Give the count of lines below that include the word "knee", and say nothing else.
───── Data for the task
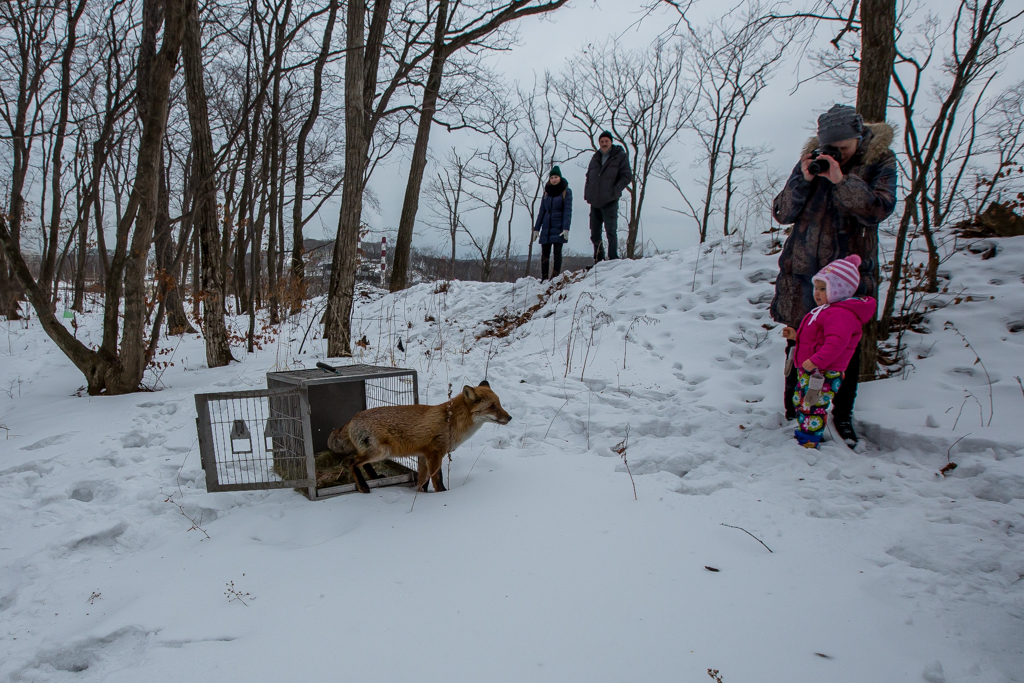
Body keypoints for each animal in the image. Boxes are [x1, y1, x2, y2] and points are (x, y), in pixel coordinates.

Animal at [321, 382, 509, 493]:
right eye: (492, 406)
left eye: (500, 404)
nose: (510, 417)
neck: (451, 422)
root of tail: (352, 418)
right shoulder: (434, 454)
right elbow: (437, 480)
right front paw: (443, 495)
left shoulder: (423, 456)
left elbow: (423, 481)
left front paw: (421, 495)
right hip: (381, 451)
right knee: (352, 462)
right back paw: (363, 487)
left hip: (376, 453)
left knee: (362, 463)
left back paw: (375, 478)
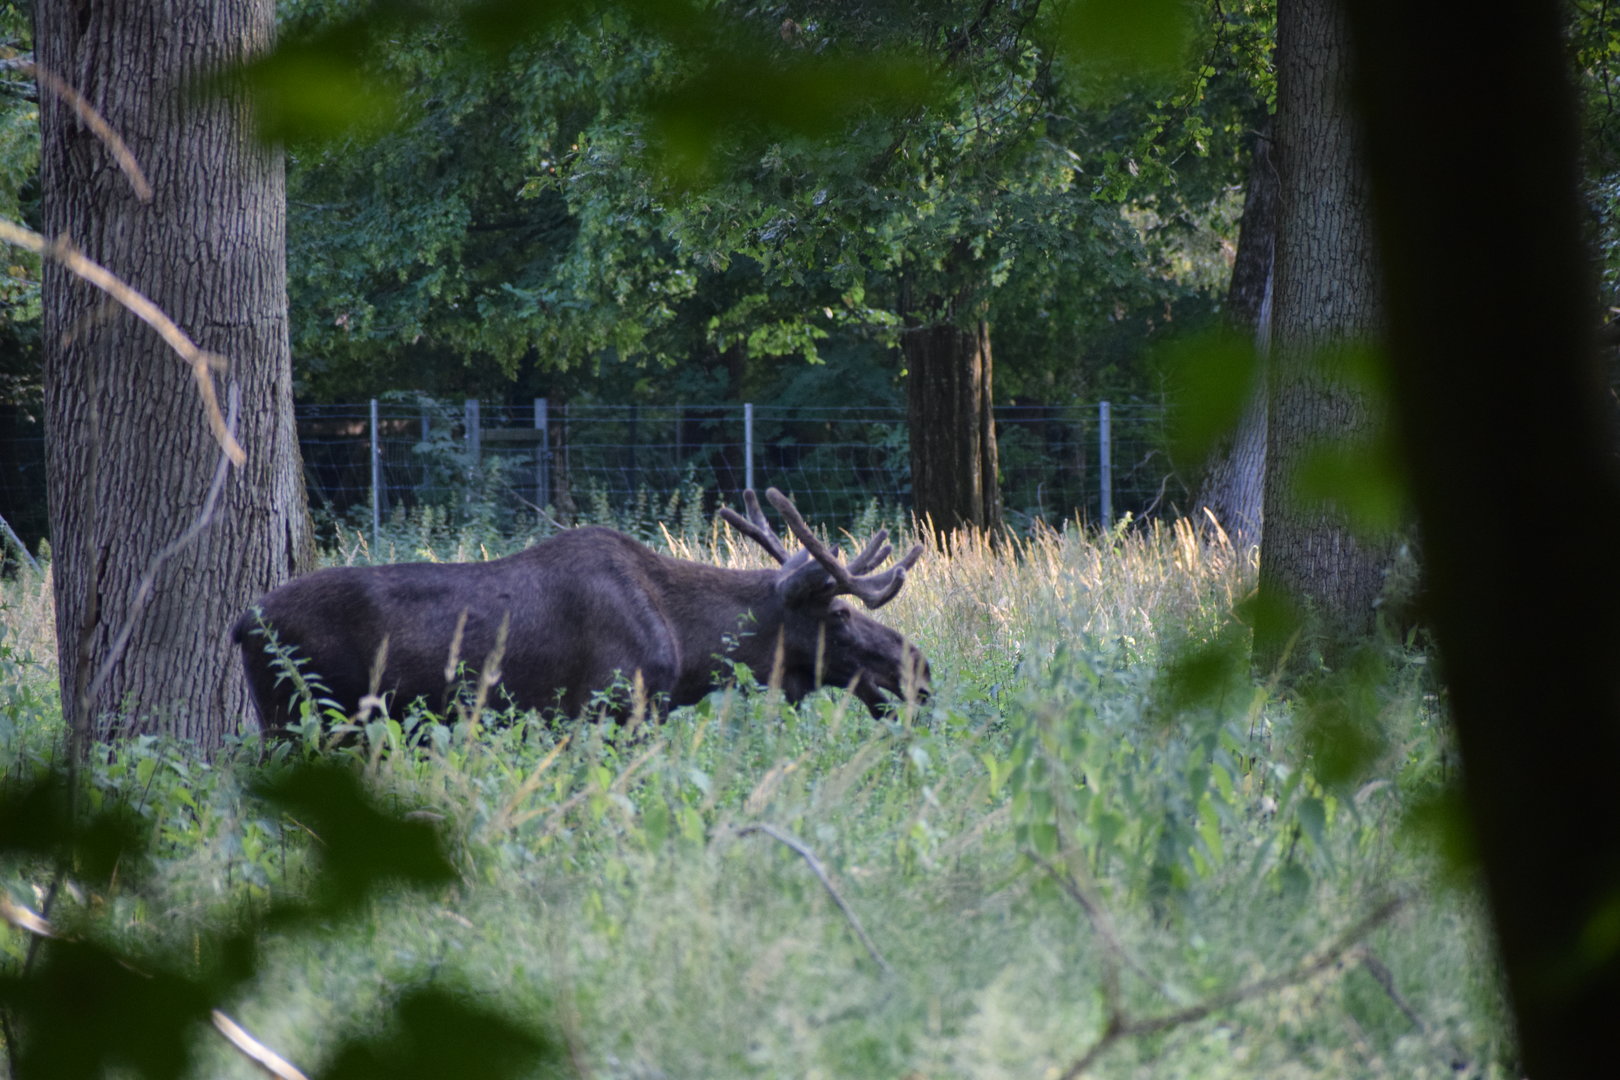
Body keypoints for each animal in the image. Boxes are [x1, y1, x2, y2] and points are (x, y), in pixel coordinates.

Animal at [234, 488, 929, 733]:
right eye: (838, 616)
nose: (918, 669)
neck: (689, 647)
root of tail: (239, 624)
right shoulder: (611, 709)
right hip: (299, 717)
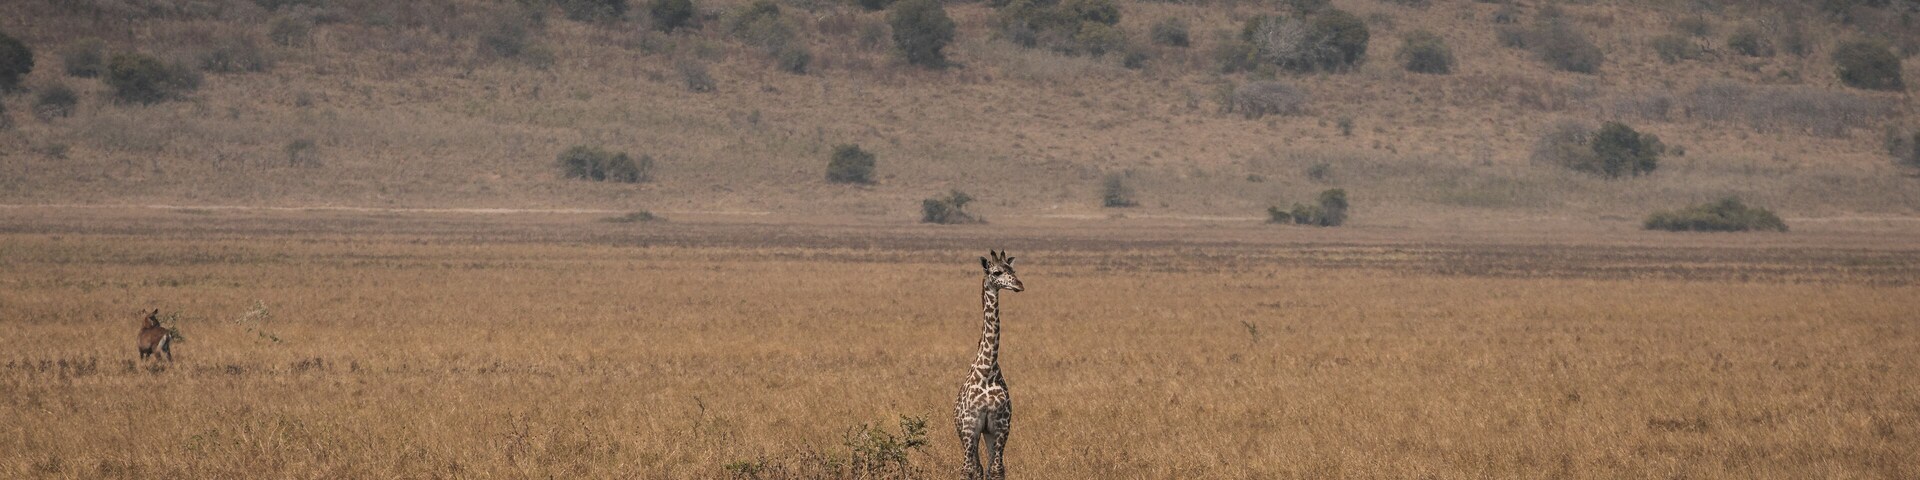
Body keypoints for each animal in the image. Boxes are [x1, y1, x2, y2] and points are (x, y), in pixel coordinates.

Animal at [955, 250, 1024, 480]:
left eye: (1013, 270)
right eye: (996, 272)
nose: (1019, 284)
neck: (987, 370)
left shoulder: (1001, 427)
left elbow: (996, 469)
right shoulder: (970, 427)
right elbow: (968, 469)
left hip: (988, 434)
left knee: (985, 467)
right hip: (967, 433)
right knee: (973, 467)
──────────
### Response below
4